▸ Document text:
Admiral Swagmeister G-Funk
30th December 2013, 14:41
especially in relation to british society in ww1.

Trap Queen Voxxy
30th December 2013, 15:23
especially in relation to british society in ww1.

Do you mean examples and such or something else?

The Feral Underclass
30th December 2013, 15:54
I am writing a paper on this at the minute. What specifically are you looking for? This might be a good place to start: http://en.wikipedia.org/wiki/Wellington_House

Invader Zim
30th December 2013, 16:06
Try Philip M. Taylor, he's certainly written about propaganda during the Second World War, and I'm pretty sure he and someone else co-wrote a book about propaganda during WW1.

Admiral Swagmeister G-Funk
30th December 2013, 21:28
looking for leftist perspectives on propaganda in general really. making a link between propaganda and the ideological state apparatus (althusser). the essay question is on ww1 so was wondering if there was anything written specifically on it which goes against the general king and country nonsense that the history books tell us

Admiral Swagmeister G-Funk
30th December 2013, 21:39
this has been really helpful so far, thanks. my girlfriend is doing the essay for her history course and hadn't come across wellington house which is surprising.

The Feral Underclass
30th December 2013, 22:04
looking for leftist perspectives on propaganda in general really. making a link between propaganda and the ideological state apparatus (althusser). the essay question is on ww1 so was wondering if there was anything written specifically on it which goes against the general king and country nonsense that the history books tell us

This is not really what you are asking for, but the Junius Pamphlet might be a good source of perspectives on the war itself from a Marxist position.

blake 3:17
30th December 2013, 23:11
You might want to check Eric Hobsbawm. I don't have his writing on the period at hand but it seems available here: http://libcom.org/library/age-series-eric-hobsbawm

hashem
31st December 2013, 06:07
see Lenin's collected works, Vol 41, pages 204-207.

Invader Zim
31st December 2013, 13:36
see Lenin's collected works, Vol 41, pages 204-207.

▸ Directives:
**A)** From the forum thread on World War I propaganda, extract everything from "Trap Queen Voxxy" down to "propaganda during WW1.".
**B)** List the distinct usernames of everyone who posts in the forum thread on World War I propaganda.
**C)** Answer these questions using the forum thread on World War I propaganda:
(i) Which volume and pages of Lenin's collected works does hashem cite?
(ii) Which thinker does Admiral Swagmeister G-Funk name in connection with the ideological state apparatus?
(iii) According to Admiral Swagmeister G-Funk, who is writing the essay for a history course?

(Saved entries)
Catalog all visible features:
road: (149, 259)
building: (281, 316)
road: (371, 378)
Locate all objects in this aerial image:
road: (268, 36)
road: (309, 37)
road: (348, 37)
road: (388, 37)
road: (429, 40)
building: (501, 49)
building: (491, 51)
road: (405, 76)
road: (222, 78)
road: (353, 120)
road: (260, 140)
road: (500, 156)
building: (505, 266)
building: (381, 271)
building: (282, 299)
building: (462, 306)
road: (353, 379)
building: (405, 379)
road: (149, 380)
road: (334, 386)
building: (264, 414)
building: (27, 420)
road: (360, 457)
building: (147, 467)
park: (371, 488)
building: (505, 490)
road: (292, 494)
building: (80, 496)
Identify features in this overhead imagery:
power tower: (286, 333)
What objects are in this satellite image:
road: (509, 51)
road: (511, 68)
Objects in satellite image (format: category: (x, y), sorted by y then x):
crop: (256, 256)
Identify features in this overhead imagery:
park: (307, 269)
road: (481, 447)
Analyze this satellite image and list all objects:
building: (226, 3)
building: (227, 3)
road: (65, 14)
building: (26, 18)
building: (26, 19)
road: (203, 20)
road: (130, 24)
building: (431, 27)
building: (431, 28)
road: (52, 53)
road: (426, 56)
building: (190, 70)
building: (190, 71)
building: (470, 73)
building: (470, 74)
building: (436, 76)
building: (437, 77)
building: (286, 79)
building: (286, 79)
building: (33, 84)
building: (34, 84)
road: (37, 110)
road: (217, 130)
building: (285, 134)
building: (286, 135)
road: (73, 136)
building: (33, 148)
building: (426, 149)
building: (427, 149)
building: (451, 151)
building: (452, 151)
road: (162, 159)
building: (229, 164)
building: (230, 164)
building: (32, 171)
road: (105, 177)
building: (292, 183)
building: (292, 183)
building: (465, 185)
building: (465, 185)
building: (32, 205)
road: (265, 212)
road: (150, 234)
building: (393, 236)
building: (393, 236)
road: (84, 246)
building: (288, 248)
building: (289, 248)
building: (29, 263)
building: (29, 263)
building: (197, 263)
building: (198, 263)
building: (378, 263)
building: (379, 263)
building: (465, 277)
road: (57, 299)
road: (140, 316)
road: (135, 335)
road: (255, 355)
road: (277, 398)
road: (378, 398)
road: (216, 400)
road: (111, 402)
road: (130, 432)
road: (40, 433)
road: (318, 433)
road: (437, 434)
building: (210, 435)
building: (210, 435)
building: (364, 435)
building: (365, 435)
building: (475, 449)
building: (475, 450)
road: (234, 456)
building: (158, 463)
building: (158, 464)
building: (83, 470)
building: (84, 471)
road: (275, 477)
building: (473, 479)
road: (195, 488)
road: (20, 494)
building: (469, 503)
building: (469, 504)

▸ Full answers:
**A)**
Trap Queen Voxxy
30th December 2013, 15:23
especially in relation to british society in ww1.

Do you mean examples and such or something else?

The Feral Underclass
30th December 2013, 15:54
I am writing a paper on this at the minute. What specifically are you looking for? This might be a good place to start: http://en.wikipedia.org/wiki/Wellington_House

Invader Zim
30th December 2013, 16:06
Try Philip M. Taylor, he's certainly written about propaganda during the Second World War, and I'm pretty sure he and someone else co-wrote a book about propaganda during WW1.

**B)**
Admiral Swagmeister G-Funk
Trap Queen Voxxy
The Feral Underclass
Invader Zim
blake 3:17
hashem

**C)**
(i) Volume 41, pages 204-207.
(ii) Althusser.
(iii) Admiral Swagmeister G-Funk's girlfriend.